Documento>
▬▬▬▬▬▬▬▬▬▬

Desempaquetó uno de los aparatos y justo en ese momento la Paola, la pequeña de dos años que llevaba a sus espaldas, protegida en su manto, se puso a llorar… como si hubiera presentido algo, reflexionó Mery con el tiempo. Es que Paola siempre fue una niña diferente. Fruto de una relación efímera, nació, igual que Mery, en Tambo Quemado. No fue en una maternidad, sino en la misma casa, en un parto natural, donde la asistieron una prima y una enfermera.

Lloraba Paola, mientras Mery acababa de advertir: la habían estafado.

El niño-estafador nunca regresó.

Mery se fue a sentar en uno de los bancos de la Plaza de Armas de Arica. Ahí estuvo como tres horas, pensando qué iba a hacer mientras, acurrucada en su espalda, su hija dormía con el estómago vacío.

EL DÍA EN QUE MERY CONOCIÓ A SIMÓN

Mery no iba a esperar que llegara la noche en la plaza. De eso sí estaba segura. Partió a alojar donde una prima. Al día siguiente compró fruta para ir a vender a Bolivia: manzanas y uva. También llevó unos yogures a Tambo Quemado. No le alcanzaba para más.

Siguió yendo y viniendo, hasta que en una ocasión, como tantas otras, fue al terminal de buses de Arica y se le cruzó en la vida un hombre llamado Simón.

Esa tarde en el terminal ella andaba con una amiga que había sido compañera de escuela de Simón. Hizo las presentaciones y Mery lo observó de reojo. Era flaco el Simón. Miraba distinto, como con dulzura, y cuando sonreía tenía una sonrisa de pena, pensó Mery. Era de Curahuara de Caranga, donde la iglesia tiene techo de totora, una localidad que está a no más de 15 kilómetros de Tambo y allá nunca se vieron.

Se pusieron casi juntos en la fila. En eso estaban cuando alguien advirtió que ya no había pasajes. Quiso el destino que ninguno pudiera viajar. Se quedaron conversando. Él le contó de un desengaño amoroso; ella le habló de la vez que la estafaron.

▬▬▬▬▬▬▬▬▬▬

Copie textualmente, del relato sobre Mery, el fragmento que va desde "EL DÍA EN QUE" hasta "nunca se vieron.".

Datos mostrados>
▬▬▬▬▬▬▬▬▬▬

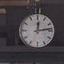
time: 12:13
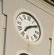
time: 7:09
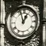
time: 12:57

▬▬▬▬▬▬▬▬▬▬

Resultado del ejercicio>
EL DÍA EN QUE MERY CONOCIÓ A SIMÓN

Mery no iba a esperar que llegara la noche en la plaza. De eso sí estaba segura. Partió a alojar donde una prima. Al día siguiente compró fruta para ir a vender a Bolivia: manzanas y uva. También llevó unos yogures a Tambo Quemado. No le alcanzaba para más.

Siguió yendo y viniendo, hasta que en una ocasión, como tantas otras, fue al terminal de buses de Arica y se le cruzó en la vida un hombre llamado Simón.

Esa tarde en el terminal ella andaba con una amiga que había sido compañera de escuela de Simón. Hizo las presentaciones y Mery lo observó de reojo. Era flaco el Simón. Miraba distinto, como con dulzura, y cuando sonreía tenía una sonrisa de pena, pensó Mery. Era de Curahuara de Caranga, donde la iglesia tiene techo de totora, una localidad que está a no más de 15 kilómetros de Tambo y allá nunca se vieron.